Conceptually, Unicorn Store is a colorful snapshot of the Millennial condition: Kit (Brie Larson) is a twenty-something-year-old art school flunkee who's stuck in the transitional period between watching infomercials in her parents' basement and discovering her capital-P Purpose in life.
But just when she's loosening her grip on her childhood dreams, she receives a mysterious, glitter-covered invitation to The Store, where The Salesman (Samuel L. Jackson) offers to make her fantasy come true: owning a unicorn.
In reality, the film functions more like an overlong character study than a feature.

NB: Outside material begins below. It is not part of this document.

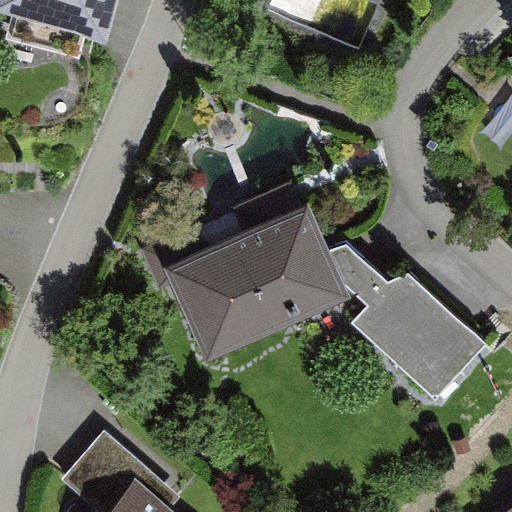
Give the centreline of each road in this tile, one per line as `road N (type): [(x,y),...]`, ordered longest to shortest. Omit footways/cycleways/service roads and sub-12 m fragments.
road 1 (residential): [(0,489),(33,366),(177,0)]
road 2 (residential): [(493,0),(443,40),(411,87),(404,134),(409,181),(511,280)]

As Brie Larson's directorial debut, Unicorn Store is a Lisa Frank fever dream that celebrates the magical thinking of every girl's childhood—as long as that girl is white, upper middle class, has two attentive parents, is educated, and is inordinately fixated on rainbows and unicorns. But the film asks you to assume these characteristics are universal to girlhood. The overabundance of Kit's rainbow-colored clothing, Care Bears, as well as her references to being "all grown up now" creates a heavy-handed caricature of youth, which is perhaps designed to poke fun at its own naivety while also praising it. But it's still overkill that throws the film off balance.
The film is also the first feature screenplay by theater actor Samantha McIntyre, which is reflected in the film's weaknesses. While a number of screenwriters have found success in theater and vice versa (particularly in the last five years), theater is driven by character and not plot. Kit's strong voice is disproportionately relied on as the driving force of the film. What happens around her feels irrelevant, as each scene is more focused on showcasing her witty and irreverent sense of humor than the narrative arc.
For instance, in one moment with her parents (Joan Cusack and Bradley Whitford), who counsel troubled youth as painfully earnest life coaches, Kit's asked to contribute to their "truth circle." Instead of elaborating on the breadcrumbs of inner conflict hinted at throughout the movie (Kit believes no one can ever love her, says she has "famous temper tantrums," and "no wonder why [she] doesn't have a boyfriend'), Kit delivers a superficial monologue about never having a pet as a child. The reason she's fighting to get her life together is so she can experience the unconditional love that only a unicorn can give her.
As for the unicorn, its symbolism is ambitiously overblown, as it's built up to represent Kit's self-actualization, strong emotional connection, and letting go of childhood. As a director, Larson emphasizes the contrast between the whimsical freedom of childhood and the drab routine of adulthood with emphatic use of rainbow patterns that, as one stern businesswoman tells Kit, "reads a bit childish."
Ultimately, the film's point about being unafraid to grow up and staying true to oneself is trite. Despite Larson's energetic performance, the main character is naive. The characters are so devoid of genuine confrontation that they lack real dimension. One of Kit's concerns is that her boss has impure intentions when he offers to mentor her. She asks her friend, Virgil, "am I pretty enough to be sexually harassed?" It could be a pithy line as entry into a deeper conflict, but it lies there in dead air, as they move on to talk about chips.
While the cast is full of charismatic presences, from Cusack and Whitford's intense performances as concerned parents to Samuel L. Jackson's fervent energy while wearing a glitter-covered suit, Unicorn Store is an outdated ode to girlhood that doesn't trust its audience to understand nuance.